Salah satu bagian DARPA di bawah Jones adalah Information Awareness Office(IAO), yang dibentuk “untuk melacak dan memantau teroris maupun ancaman lainnya dengan menggolkan Total Informastion Awareness (TIA) sebelumnya bernama Terrorism Information Program. Selain TIA, CIA memiliki proyek sejenis yaitu TIPS (Terrorism Information and Prevention System). Untuk mencapai tujuan ini, diciptakan sebuah database besar yang akan melacak email, jejaring sosial, dan lainnya. Tahun 2003, proyek ini bocor dan mengundang protes publik, Kongres pun mengadakan sidang dan rapat dengar pendapat yang berakhir dengan pemutusan bantuan dana kepada IAO. Walaupun telah kehilangan dana dan secara resmi dihentikan, proyek TIA tetap berjalan dalam berbagai bentuk dan nama-nama yang samar.

Pendanaan putaran terbaru Facebook berasal dari sebuah perusahaan bernama Greylock Venture Capital, yang mencarikan dana sebesar $27.5 juta. Salah seorang mitra senior Greylock adalah Howard Cox, yang juga mantan dewan direksi NVCA, dan duduk dalam jajaran direksi In-Q-Tel.

Beberapa kali Zuckerberg dengan facebooknya menerima kucuran dana melimpah dari perusahaan-perusahaan yang pimpinannya atau orang-orang penting di dalamnya memiliki keterkaitan dengan In-Q-Tel. Jelas ini bukan kebetulan, In-Q-Tel tentu melihat adanya potensi yang sangat tinggi dari Facebook, baik secara sosial, ekonomi, maupun politik.

Information Awareness Office (IAO) DARPA

Sejumlah jurnalis yang berhasil mengangkat isu proyek IAO (Information Awareness Office) DARPA dan mendapat respon kekhawatiran masyarakat terhadap proyek-proyek pengumpulan informasi yang dilakukan pemerintah, terutama badan intelijen.

Halaman IAO di Wikipedia menjelaskan : “IAO memiliki misi untuk mengumpulkan informasi sebanyak mungkin tentang semua orang, di lokasi yang terpusat, agar pembacaan lebih mudah oleh pemerintah Amerika Serikat, termasuk aktivitas internet, sejarah transaksi kartu kredit, pembelian tiket pesawat, penyewaan mobil, catatan medis, transkrip pendidikan, izin mengemudi, tagihan listrik, pajak, maupun data lain yang tersedia.”

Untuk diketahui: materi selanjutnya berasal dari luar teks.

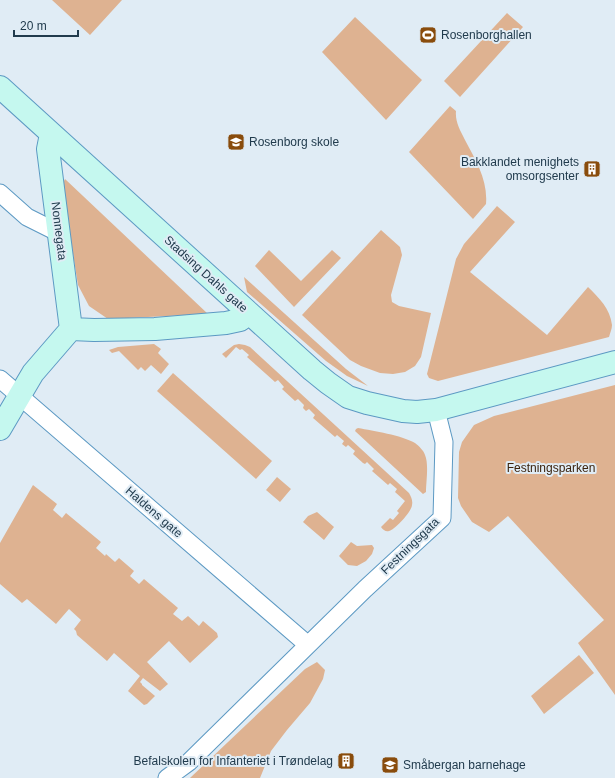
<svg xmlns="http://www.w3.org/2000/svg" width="615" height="778" viewBox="0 0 615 778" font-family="Helvetica,sans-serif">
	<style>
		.green { fill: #deb291 }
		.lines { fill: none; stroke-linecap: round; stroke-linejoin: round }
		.street-casing { stroke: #5c99c3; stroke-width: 19 }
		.secondary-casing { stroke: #5c99c3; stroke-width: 24 }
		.street { stroke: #fff; stroke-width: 17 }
		.secondary { stroke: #c5f8ef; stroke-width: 22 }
		.labels { text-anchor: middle; stroke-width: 4; stroke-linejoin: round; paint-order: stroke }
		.poi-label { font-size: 12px; fill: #213b4d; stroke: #e0ecf5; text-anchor: start }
		.street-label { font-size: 12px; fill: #213b4d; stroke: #e0ecf5 }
		.park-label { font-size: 12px; fill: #3c240f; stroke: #e0ecf5 }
	</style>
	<rect width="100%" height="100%" fill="#e0ecf5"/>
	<path class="green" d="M52,0H122L90,35Z
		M507,13L523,27L460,97L444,81Z
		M355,17L422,80L386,120L322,52Z
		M450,106L456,111C455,122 460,130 465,140C476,161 488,180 486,204L473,219L409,152Z
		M65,179L208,314L108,319L89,306L78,285L62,185Z
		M497,206L515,222L470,272L547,335L588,287C599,298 610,308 612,325C612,329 610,333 609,337L438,381L429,378L427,374L456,259L464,244Z
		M381,230L400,247L402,255L391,295L392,302L399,306L431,313L421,357L415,366L405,372L393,374L380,373L361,366L350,360L302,315Z
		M269,250L301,281L332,250L341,258L294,307L255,266Z
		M244,277L346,369L368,386L347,376L326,361L247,292Z
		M154,344L161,349L158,353L169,364L161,374L151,365L145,371L141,367L138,370L119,351L112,353L109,350L118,347Z
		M239,344L245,345L250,347L409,493C411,497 413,500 412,505C412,511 395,530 389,531C386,532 383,530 381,527L390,518L393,520L399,513L397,511L405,501L395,492L397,489L390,483L388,485L372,471L374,469L367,462L365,464L363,463L353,454L355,451L348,445L346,447L342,444L344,441L337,435L335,437L313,418L315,415L309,409L306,411L303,408L304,405L298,399L295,401L282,389L284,387L278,380L275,382L247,357L249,355L242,349L240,350L236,347L226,358L222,354L234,345Z
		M173,373L272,461L256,479L157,391Z
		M615,385V695L578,643L604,620L508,516L489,532L472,522L461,506L458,498L459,452L462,442L474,425L494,416Z
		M358,428C374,431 401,435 415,443C419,446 424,451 425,455C429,464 426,482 426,492L423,494L355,431L356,429Z
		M277,477L291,489L280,502L266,490Z
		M33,485L57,504L53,510L62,518L66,513L101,542L96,548L105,556L106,554L115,562L119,558L134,571L130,576L139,584L144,579L178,608L173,614L182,621L188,616L199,626L203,621L217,633L218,637L190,663L169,641L147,662L168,684L160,691L143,678L140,682L142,684V685L155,696L147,704L144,705L128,691L140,676L114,653L107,661L77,635L76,631L74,629L81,620L69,609L56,624L27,599L22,603L0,584V543Z
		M317,512L334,527L324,540L303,522L308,516Z
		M351,542L357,546L372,545L374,548L372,554L366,561L357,566L348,565L339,556Z
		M579,655L594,673L544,714L531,696Z
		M317,662L325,670L323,679L310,703L287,730L271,751L260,778H190L305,669Z"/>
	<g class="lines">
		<g class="street-casing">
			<path id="street" d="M0,193L27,217L59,233
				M0,379L308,645
				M167,778L189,762L365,589L442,518L444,442L436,410"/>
		</g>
		<g class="secondary-casing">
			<path id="secondary" d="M0,87L312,370L328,383L348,397L367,403L403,411L417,412L436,410L615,362
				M71,329L94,330L155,329L226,323L240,320L249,313
				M0,429L33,373L71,329L48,149L50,139L53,136"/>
		</g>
		<use href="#street" class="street"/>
		<use href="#secondary" class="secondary"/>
	</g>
	<defs>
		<g id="stadium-square" transform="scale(0.9)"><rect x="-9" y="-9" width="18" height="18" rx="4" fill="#894c0c" stroke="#e0ecf5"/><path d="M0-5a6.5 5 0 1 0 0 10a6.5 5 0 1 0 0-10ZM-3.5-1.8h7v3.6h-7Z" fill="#fff"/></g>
		<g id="school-square" transform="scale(0.9)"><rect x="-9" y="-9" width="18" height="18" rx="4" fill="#894c0c" stroke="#e0ecf5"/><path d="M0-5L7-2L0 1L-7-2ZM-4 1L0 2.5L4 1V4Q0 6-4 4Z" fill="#fff"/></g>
		<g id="building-square" transform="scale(0.9)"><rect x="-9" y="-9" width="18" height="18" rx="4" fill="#894c0c" stroke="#e0ecf5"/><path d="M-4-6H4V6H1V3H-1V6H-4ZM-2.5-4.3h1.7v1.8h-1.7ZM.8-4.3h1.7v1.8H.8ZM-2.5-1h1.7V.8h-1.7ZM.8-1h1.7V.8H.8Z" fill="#fff"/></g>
	</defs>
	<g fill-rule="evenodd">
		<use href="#stadium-square" x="428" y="35"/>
		<use href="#school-square" x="236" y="142"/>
		<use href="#building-square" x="592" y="169"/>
		<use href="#building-square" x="346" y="761"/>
		<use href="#school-square" x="390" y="765"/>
	</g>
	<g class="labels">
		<g class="poi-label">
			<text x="441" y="39">Rosenborghallen</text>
			<text x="249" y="146">Rosenborg skole</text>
			<text x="579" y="166" text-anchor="end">Bakklandet menighets<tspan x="579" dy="14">omsorgsenter</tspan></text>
			<text x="333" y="765" text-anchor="end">Befalskolen for Infanteriet i Trøndelag</text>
			<text x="403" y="769">Småbergan barnehage</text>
		</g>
		<g class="street-label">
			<text transform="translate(59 231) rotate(83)" y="4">Nonnegata</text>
			<text transform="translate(206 274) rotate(42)" y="4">Stadsing Dahls gate</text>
			<text transform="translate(154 512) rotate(41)" y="4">Haldens gate</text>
			<text transform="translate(410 546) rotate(-44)" y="4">Festningsgata</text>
		</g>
		<g class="park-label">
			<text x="551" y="472">Festningsparken</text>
		</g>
	</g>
	<path d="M14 30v6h64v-6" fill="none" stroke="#213b4d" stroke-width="2"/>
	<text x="20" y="30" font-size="12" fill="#213b4d" stroke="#e0ecf5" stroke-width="3" paint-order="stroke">20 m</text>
</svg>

Tidak mengherankan, proyek itu mendapat reaksi dari aktivis hak-hak sipil dan menghasilkan penyelidikan Kongres terhadap aktivitas DARPA, dan mengentikan pendanaan IAO.

Kini teori teori konspirasi berkembang dan mencurigai Facebook sebagai mantel baru proyek IAO itu.

Bagian dari teknologi IAO berupa analisis jaringan manusia dan mesin pembangun model perilaku dimana Facebook memiliki volume besar data yang sesuai dengan tujuan pengumpulan informasi tersebut.

Ini diperkuat oleh persyaratan Facebook sendiri, yang menyatakan: “Dengan memposting konten anggota ke setiap bagian dari situs Web, Anda secara otomatis memberikan, Anda mewakilkan dan menjaminkan bahwa Facebook memiliki hak memberikan – yang tidak dapat ditarik kembali, abadi, non-eksklusif, pemindah tanganan, berbayar penuh, dan lisensi untuk menggunakan, menyalin, menampilkan, memformat ulang, menerjemahkan, mengutip dan mendistribusikan informasi ataupun konten dan aktivitas turunan dari, atau yang berkaitan dengan kegiatan anggota lainnya, informasi dan konten seperti demikian, untuk diberikan dan diwewenangkan sublisensi dari hal tersebut.”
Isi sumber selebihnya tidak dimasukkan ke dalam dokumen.